It was around this time our church started having their lawn party once again. What a fun thing that was. My mother worked on what they called the “fancy table” where they sold linens and things. It was at one of these lawn parties that I found my childhood dream; it came by way of a game called The Wheel of Chance, ten cents for a turn of the wheel. I can remember standing there watching people try their luck. You see the prizes that were offered were either a bag of groceries or a ventriloquist doll. I tried to get my mother to try it for me but she could not leave her table.  I knew for certain that if only I could get this doll I could make him talk. My mother told me that I would have to wait until my father showed up; well needless to say he did show up, without a dime to his name. But he didn’t let me down, he asked a friend of his “will you try to win this doll for my kid”, he promised to buy him a bag of groceries the next week or give him his money back if he should win. My heart was pounding as this man turned the wheel and you guessed right, the doll was mine. Like any kid, then I wanted to go home right away so I could get this doll to talk. So my father and I left the party. Do I really have to tell you what happened next, the doll would not talk, so I put it back in the box, and every now and then I would try it, to see if he would talk, well you know the rest of the story, he never did. However he is still with me today although not in his box, he now has a prime place on our living room sofa. He has been the topic of many conversions. Oh! the simplicity of yesterday, when a ten cent doll was all that it took to make a child happy, now it takes mega bucks and the thrill only lasts for a few days. Thank God for the memories!

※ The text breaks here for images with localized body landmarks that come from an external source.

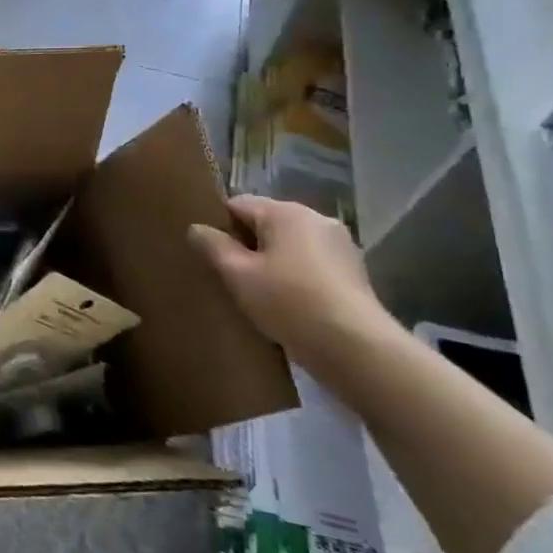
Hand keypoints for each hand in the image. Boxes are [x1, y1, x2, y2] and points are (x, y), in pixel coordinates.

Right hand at [188, 195, 392, 365]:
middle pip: (265, 223)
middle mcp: (317, 219)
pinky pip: (309, 263)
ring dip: (270, 261)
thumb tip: (197, 228)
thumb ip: (213, 246)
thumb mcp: (238, 274)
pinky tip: (286, 303)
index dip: (219, 226)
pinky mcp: (353, 272)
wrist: (356, 348)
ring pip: (288, 244)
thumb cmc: (289, 302)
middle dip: (245, 245)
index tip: (209, 254)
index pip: (238, 204)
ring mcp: (340, 245)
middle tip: (228, 276)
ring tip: (256, 292)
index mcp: (287, 212)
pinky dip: (294, 275)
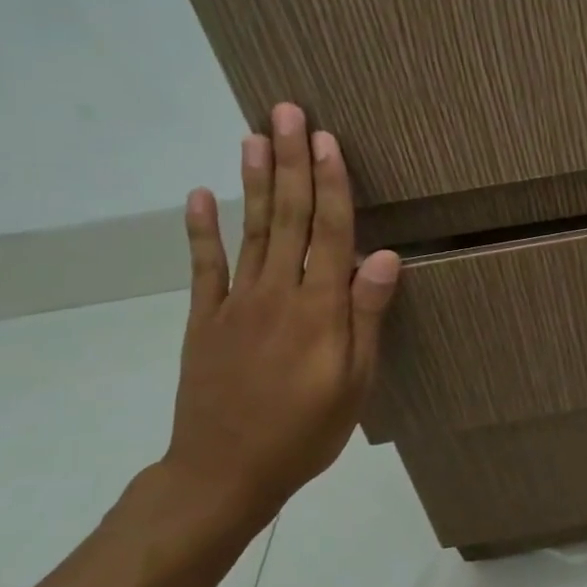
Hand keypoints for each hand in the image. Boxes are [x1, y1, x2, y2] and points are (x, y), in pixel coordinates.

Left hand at [161, 102, 399, 520]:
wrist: (223, 474)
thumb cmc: (305, 430)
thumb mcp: (355, 381)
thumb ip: (366, 315)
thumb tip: (385, 254)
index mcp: (319, 308)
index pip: (330, 232)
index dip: (331, 183)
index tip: (326, 139)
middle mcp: (277, 292)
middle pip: (289, 217)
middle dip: (291, 162)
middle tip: (287, 112)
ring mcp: (236, 303)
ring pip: (251, 230)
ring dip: (255, 181)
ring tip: (254, 135)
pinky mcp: (205, 319)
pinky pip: (204, 267)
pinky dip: (202, 229)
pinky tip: (201, 194)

I had remembered him as being an early version of Charlie McCarthy but since have been told his is not. So if anyone out there reading this blog can shed any light on his true identity I would appreciate knowing.



  1. ... And, you think I can write! God love you, my friend, you are the writer. I loved your story and although I grew up in Portland, I can recall very similar situations and the longings. St. Dominic's used to have fairs and how I wanted a small airplane, a second hand one at that but, no-can-have. Such were the times and limited spare coins.
    You have nailed your memories dead center with clarity and color - I could see each one of your scenes as if there with you. You are the writer and I'm proud to be in your company!
    You go, girl, and continue to kick butt!
    Fondly ... GeeGee
    Note: Your doll does look like a 'Charlie Mccarthy' - Almost a spitting image and w/out wear and tear. What a handsome fellow!

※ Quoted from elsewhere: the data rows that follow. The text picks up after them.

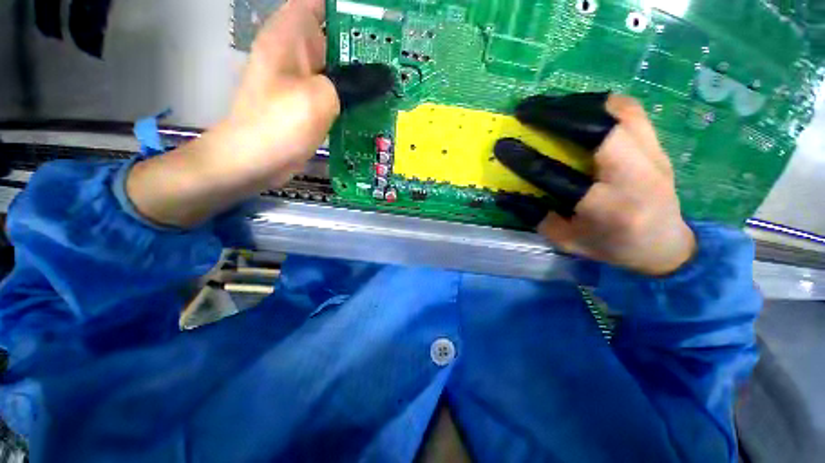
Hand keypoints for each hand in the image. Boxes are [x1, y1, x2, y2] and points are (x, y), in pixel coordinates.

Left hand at [126, 0, 391, 227]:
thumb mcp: (320, 97)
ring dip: (364, 71)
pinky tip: (377, 102)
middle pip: (335, 34)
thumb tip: (385, 77)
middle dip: (366, 42)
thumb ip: (354, 83)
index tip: (383, 21)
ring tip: (395, 76)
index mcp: (291, 33)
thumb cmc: (280, 124)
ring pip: (339, 65)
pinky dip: (355, 94)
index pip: (323, 3)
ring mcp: (304, 78)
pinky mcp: (310, 102)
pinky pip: (337, 90)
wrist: (256, 161)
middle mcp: (297, 50)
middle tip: (400, 53)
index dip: (352, 8)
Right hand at [495, 93, 695, 275]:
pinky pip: (630, 110)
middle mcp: (636, 177)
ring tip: (548, 105)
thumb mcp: (566, 241)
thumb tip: (504, 195)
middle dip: (556, 114)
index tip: (502, 145)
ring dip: (577, 103)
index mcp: (606, 209)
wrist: (665, 245)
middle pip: (599, 129)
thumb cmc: (611, 247)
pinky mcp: (659, 145)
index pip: (557, 177)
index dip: (525, 159)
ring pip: (618, 110)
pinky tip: (577, 108)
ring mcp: (654, 155)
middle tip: (526, 110)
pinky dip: (599, 103)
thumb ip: (535, 216)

  2. What a nice story I just have to say"Thanks for the Memories"
    check out this video it brings back memories too. You are gettin to be a great blogger keep it up.

  3. What a wonderful story! But I do have to say that we knew poverty in the seventies also. I grew up in, what I heard later being called, the slum of Gotheburg. Don´t know how many times we were out of money when only half of the month had gone. But we managed some how.